Dataset entries:

■ ■ ■ ■ ■

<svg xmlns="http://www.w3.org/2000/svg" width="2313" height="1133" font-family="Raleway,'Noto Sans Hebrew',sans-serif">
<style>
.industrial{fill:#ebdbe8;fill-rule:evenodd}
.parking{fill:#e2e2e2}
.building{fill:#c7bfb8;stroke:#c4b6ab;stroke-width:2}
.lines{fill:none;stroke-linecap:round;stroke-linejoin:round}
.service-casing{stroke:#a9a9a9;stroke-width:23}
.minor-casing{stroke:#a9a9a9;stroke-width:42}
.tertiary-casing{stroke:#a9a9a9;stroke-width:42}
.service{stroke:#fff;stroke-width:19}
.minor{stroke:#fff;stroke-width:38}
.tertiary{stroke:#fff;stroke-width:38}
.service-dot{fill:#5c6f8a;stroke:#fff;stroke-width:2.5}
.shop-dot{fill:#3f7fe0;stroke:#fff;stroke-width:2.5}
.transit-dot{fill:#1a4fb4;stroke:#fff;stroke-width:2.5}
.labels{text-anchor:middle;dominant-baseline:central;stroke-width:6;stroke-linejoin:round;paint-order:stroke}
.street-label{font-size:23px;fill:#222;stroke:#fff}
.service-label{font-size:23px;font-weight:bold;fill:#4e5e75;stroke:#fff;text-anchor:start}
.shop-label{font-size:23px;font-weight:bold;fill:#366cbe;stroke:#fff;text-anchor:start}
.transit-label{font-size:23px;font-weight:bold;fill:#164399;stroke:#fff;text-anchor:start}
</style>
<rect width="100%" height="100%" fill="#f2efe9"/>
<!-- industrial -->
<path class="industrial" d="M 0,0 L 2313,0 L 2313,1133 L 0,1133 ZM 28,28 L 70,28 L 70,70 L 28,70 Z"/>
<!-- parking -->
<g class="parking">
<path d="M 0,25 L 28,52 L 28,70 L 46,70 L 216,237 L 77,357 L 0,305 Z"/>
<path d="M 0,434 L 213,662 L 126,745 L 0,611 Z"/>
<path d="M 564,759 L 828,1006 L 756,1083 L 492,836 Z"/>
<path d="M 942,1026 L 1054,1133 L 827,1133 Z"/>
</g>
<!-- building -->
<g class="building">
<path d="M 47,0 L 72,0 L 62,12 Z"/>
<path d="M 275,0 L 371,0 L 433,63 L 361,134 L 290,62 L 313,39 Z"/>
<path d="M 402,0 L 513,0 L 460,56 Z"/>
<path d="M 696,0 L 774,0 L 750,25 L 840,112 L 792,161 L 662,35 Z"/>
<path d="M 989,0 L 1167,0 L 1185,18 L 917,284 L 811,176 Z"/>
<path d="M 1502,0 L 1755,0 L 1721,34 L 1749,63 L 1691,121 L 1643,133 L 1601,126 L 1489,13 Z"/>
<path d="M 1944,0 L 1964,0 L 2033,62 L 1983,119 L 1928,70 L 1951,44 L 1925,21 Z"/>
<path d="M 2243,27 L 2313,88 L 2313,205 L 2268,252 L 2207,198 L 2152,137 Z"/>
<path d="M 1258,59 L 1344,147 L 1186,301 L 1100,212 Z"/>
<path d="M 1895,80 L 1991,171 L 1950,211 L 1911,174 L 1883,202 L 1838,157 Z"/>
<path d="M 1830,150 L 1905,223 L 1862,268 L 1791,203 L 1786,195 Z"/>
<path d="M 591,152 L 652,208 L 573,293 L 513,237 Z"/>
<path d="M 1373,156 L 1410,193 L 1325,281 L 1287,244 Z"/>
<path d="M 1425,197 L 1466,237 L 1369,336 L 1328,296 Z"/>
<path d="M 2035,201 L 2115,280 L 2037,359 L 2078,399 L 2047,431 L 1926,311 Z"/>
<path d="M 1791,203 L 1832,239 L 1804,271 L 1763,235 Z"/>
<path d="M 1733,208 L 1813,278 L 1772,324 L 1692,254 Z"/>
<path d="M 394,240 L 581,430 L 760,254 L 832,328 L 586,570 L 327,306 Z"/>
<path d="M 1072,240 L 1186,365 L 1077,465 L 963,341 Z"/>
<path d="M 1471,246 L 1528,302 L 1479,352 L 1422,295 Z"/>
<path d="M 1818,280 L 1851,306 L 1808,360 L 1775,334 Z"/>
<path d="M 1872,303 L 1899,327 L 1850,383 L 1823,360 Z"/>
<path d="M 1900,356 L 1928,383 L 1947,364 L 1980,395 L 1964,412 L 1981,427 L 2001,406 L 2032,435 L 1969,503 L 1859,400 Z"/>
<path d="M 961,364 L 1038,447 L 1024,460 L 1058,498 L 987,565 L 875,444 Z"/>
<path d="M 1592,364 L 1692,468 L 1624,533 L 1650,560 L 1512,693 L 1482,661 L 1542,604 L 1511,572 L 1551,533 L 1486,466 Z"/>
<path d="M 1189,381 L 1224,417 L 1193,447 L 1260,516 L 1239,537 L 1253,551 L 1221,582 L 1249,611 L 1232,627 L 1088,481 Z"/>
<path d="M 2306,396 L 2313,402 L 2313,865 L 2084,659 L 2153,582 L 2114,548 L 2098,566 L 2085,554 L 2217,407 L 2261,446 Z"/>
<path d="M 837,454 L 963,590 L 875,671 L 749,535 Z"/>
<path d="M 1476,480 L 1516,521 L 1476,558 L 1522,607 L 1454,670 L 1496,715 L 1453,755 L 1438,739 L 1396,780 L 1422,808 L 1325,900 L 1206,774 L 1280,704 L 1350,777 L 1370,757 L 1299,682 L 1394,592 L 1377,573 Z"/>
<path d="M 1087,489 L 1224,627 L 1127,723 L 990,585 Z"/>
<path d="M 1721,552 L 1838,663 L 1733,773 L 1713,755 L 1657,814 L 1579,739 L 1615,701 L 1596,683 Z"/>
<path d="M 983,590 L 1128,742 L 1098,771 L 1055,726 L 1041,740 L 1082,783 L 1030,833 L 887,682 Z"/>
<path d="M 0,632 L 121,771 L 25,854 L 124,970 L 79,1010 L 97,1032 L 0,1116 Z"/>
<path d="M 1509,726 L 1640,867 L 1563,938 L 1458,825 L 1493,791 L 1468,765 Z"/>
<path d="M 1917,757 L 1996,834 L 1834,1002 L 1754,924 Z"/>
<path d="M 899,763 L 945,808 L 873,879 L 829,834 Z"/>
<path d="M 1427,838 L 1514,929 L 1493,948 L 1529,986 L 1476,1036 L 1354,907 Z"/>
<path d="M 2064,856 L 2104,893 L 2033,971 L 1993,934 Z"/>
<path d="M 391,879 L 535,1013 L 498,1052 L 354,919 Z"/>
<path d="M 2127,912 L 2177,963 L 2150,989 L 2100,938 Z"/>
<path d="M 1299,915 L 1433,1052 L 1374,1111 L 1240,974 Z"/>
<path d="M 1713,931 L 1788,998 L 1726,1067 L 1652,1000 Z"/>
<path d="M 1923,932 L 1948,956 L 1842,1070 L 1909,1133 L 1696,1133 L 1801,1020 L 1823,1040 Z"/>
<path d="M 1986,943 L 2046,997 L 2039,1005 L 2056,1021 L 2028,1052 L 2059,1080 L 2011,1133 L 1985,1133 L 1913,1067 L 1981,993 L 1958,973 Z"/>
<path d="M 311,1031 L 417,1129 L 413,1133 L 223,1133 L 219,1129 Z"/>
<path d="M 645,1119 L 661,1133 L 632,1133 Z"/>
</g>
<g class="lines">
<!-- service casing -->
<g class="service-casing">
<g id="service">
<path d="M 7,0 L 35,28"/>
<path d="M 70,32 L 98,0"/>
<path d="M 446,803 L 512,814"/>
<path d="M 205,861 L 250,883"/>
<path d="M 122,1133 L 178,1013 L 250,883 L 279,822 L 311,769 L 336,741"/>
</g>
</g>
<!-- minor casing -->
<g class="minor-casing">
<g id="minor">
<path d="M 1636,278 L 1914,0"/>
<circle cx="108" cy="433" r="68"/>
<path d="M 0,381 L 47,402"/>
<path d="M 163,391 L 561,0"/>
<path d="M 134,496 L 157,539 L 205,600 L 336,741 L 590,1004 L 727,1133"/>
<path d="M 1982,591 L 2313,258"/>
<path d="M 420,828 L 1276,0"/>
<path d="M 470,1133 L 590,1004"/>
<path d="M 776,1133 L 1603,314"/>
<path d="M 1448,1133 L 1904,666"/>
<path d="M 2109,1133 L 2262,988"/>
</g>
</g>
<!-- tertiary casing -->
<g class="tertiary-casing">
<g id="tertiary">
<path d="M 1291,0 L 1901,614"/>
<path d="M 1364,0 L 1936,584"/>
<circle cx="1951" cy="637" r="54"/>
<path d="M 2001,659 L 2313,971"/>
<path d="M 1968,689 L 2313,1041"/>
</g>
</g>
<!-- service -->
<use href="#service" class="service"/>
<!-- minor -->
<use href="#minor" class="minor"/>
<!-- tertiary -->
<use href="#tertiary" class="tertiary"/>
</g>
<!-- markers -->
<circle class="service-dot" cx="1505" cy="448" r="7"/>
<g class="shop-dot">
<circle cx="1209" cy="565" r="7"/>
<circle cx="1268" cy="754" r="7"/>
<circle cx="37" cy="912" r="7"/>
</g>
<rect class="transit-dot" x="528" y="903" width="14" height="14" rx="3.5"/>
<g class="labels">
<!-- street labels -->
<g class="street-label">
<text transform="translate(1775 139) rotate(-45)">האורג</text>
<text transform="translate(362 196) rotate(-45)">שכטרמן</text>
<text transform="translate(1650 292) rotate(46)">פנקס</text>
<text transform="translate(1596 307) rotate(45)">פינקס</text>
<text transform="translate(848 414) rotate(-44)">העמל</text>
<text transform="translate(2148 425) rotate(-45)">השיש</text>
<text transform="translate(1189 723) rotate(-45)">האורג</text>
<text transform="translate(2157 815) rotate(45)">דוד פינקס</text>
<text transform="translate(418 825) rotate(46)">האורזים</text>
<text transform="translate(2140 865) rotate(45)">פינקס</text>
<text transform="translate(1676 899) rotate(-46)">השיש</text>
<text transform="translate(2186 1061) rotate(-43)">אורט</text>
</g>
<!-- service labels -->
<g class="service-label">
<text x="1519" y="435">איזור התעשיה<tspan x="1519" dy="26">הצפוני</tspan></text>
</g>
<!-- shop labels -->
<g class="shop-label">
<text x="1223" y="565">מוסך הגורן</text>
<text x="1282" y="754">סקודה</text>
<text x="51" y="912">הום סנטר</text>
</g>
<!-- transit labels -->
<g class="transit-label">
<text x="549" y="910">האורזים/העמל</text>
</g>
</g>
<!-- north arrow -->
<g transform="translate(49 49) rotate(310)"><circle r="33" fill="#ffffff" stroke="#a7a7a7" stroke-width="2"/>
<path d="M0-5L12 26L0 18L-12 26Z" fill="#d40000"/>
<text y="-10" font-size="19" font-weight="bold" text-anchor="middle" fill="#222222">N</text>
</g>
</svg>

■ ■ ■ ■ ■

When a line of the records includes "lines", that line belongs in the answer.

RESPONSE TO THE TASK:
.lines{fill:none;stroke-linecap:round;stroke-linejoin:round}
<g class="lines">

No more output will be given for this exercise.